At least, that’s what I take away from it.
These are the same complaints I had. Also felt like it was high quality ai writing, possibly because of the style choices like "Benign overfitting is noise sitting in the reservoir at interpolation. XYZ is ..." and because of the similarity it has to the times I ended up with chatgpt or gemini creating very detailed and plausible reports about my own crackpot or vague-enough-to-be-useless ideas.
> The Borges/Lavoisier stuff is a tell.
Nah, the softer stuff seems like valuable outreach / good science communication for people that aren't up for the math. Including probably lots of software engineers who are sick of dumb debates in forums, and starting to dip into the real literature and listen to better authorities. More people should do this really, since it's the only way to see past the marketing and hype from fully entrenched AI boosters or detractors. Neither of those groups is big on critical thinking, and they dominate most conversation.
Time/effort coming from experts who want to make things accessible is a gift! The paper is linked elsewhere in the thread if you want no-frills.
What a beautifully written article. It's extremely that I favourite an article but this is one.
Very extremely. Quite a lovely presentation.

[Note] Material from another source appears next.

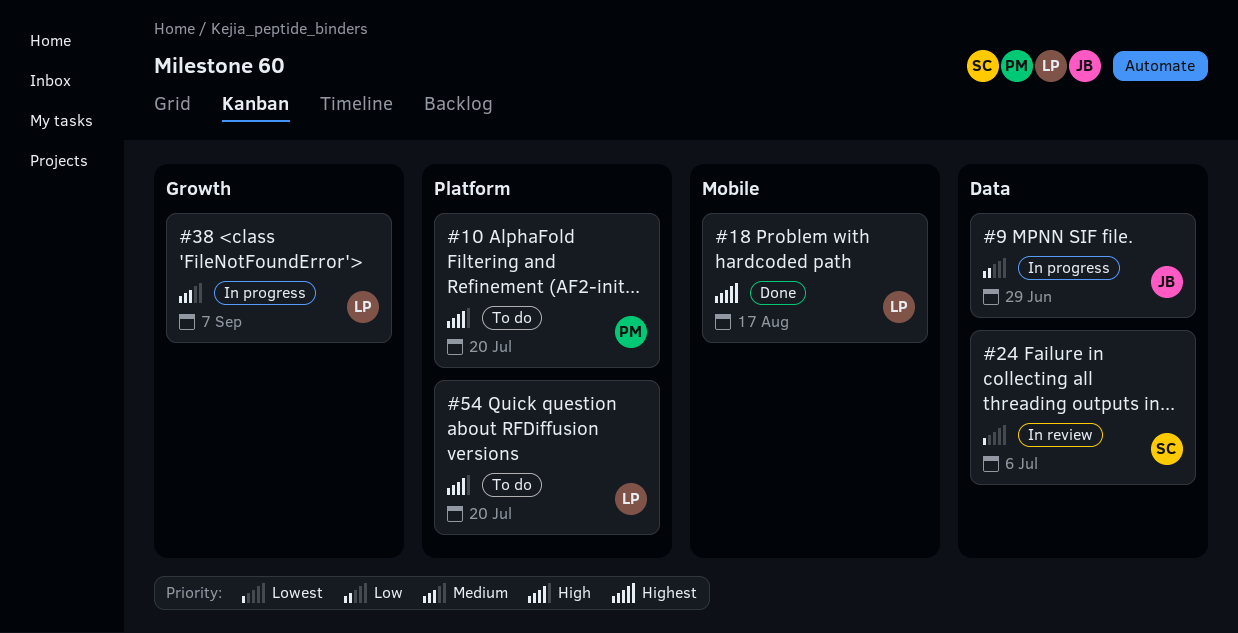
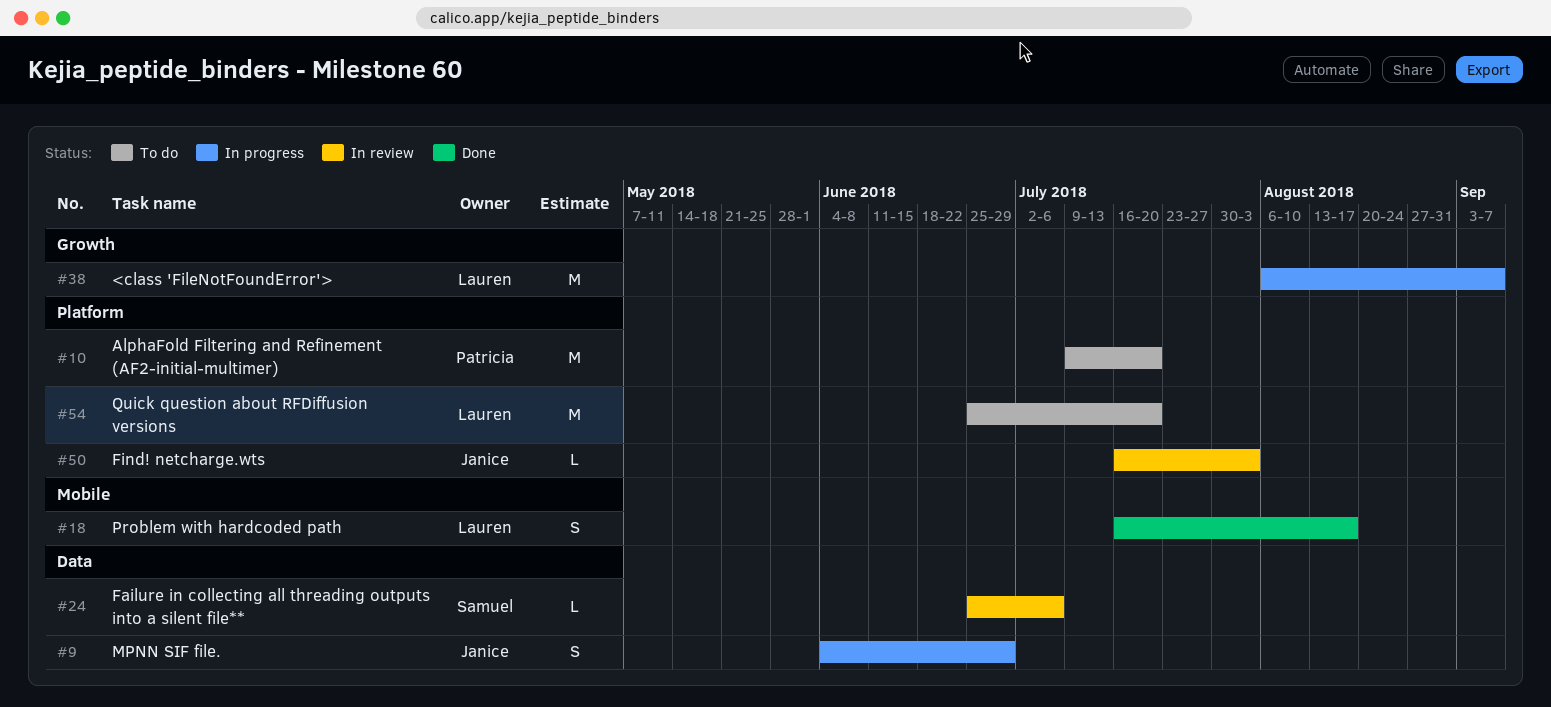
#50: none -> present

I'm definitely having a Patrick Bateman-esque appreciation for that delicate cream background.
So, this is either the paper of the year, or ... definitely not the paper of the year.

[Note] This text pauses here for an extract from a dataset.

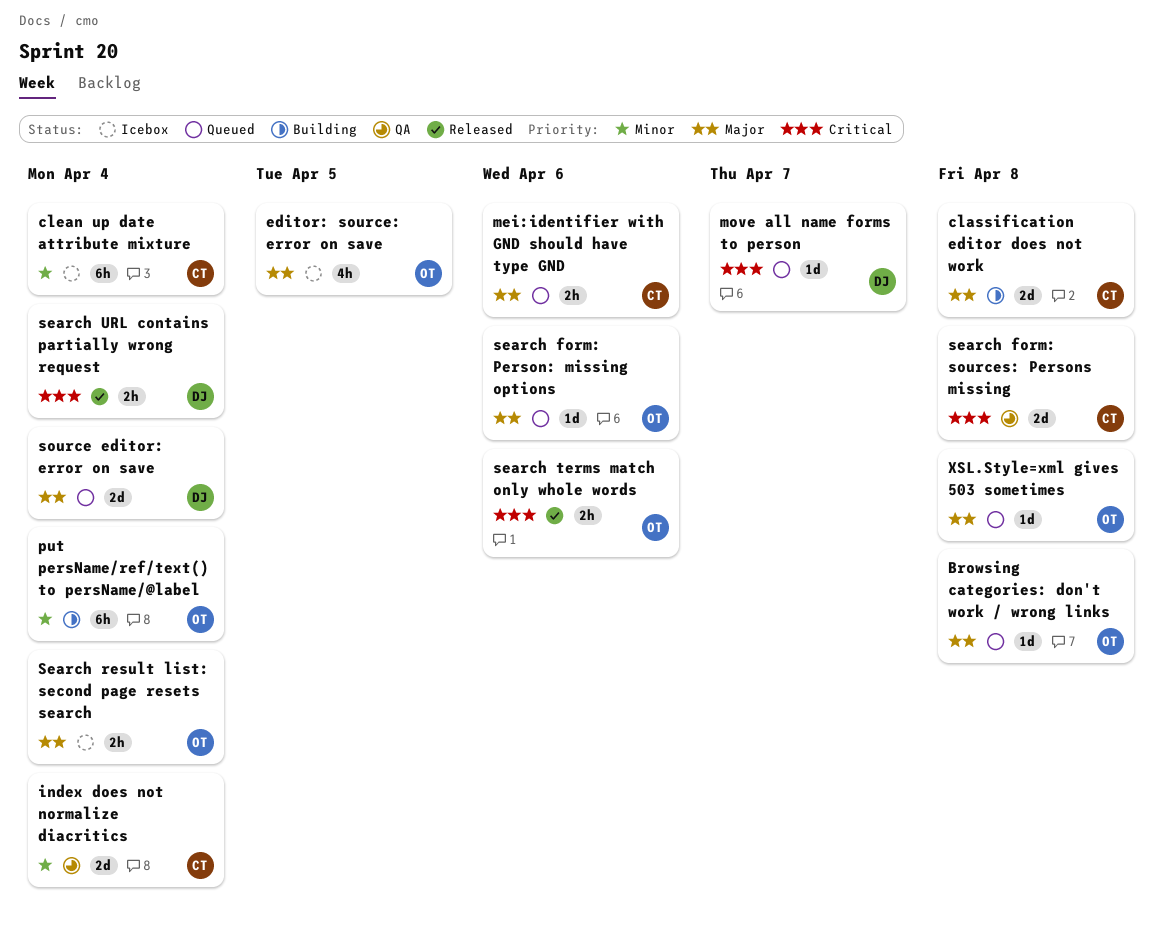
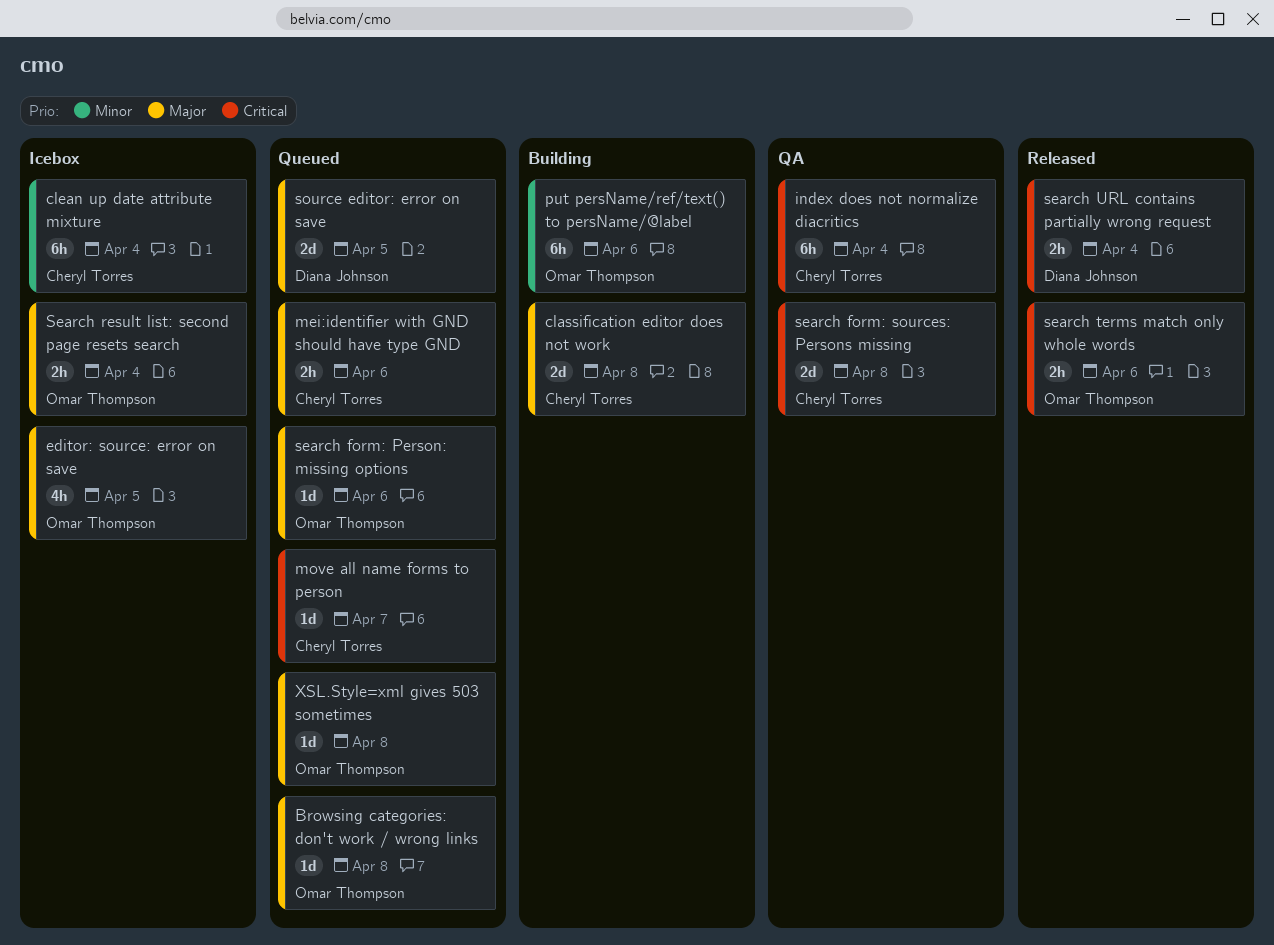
index does not normalize diacritics, priority: Minor -> Critical
index does not normalize diacritics, estimate: 2d -> 6h
move all name forms to person, owner: Diana Johnson -> Cheryl Torres
put persName/ref/text() to persName/@label, due: Apr 4 -> Apr 6
source editor: error on save, due: Apr 4 -> Apr 5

https://arxiv.org/pdf/2605.01172 is the current version. The money graphs are page 8 and on where they show (some weirdly thick) line charts with loss results reached in roughly 1/5 the number of steps that Adam takes, just what the blog post mentions.

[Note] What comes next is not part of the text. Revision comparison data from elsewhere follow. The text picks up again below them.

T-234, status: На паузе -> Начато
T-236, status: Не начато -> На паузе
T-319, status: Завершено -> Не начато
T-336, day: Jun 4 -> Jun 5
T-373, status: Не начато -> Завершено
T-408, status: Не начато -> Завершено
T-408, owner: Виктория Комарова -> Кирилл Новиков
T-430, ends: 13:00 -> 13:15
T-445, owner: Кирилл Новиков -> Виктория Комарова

They also claim holding back test data is not needed, also with more graphs.
I'm not an ML scientist, and I did not attempt to seriously parse the math. It reads to me as something precisely in that liminal space some math papers do where there's enough new terminology that actually parsing through it all is going to take real, concerted effort, possibly with mild brain damage as a risk.
Their 3d graphs of "kernel eigenstructure" also do double duty for me as totally impenetrable and possibly part of an April fool's ML paper that's hilarious to insiders. Or maybe they show something really amazing; they definitely seem to converge into a shape...What does that shape mean??? Why??? What is an eigenstructure? Is it just 3D eigenvectors of some matrices? Is it natural to have a 3D shape representing these large matrices? If not, how and why were these projected down? And why are they different colors in the paper?? You get the feel for my level of understanding.
I think it would frankly just be easier to validate this claim than parse the whole paper. If only I could understand
Well enough to implement the one line update to Adam in python. I have not asked codex or claude to assist yet.Also of note to me, they talk about grokking which I found SUUUPER fascinating when it was first reported, and have never heard about since. So I was really glad to read about it and read that there has been a little academic work on the phenomenon.
Finally, of the three models they repot results on, two are extremely tiny, the last is a DPO round on Qwen 0.5B -- if the code for that is published, I imagine it would be easy to adapt and evaluate in other regimes.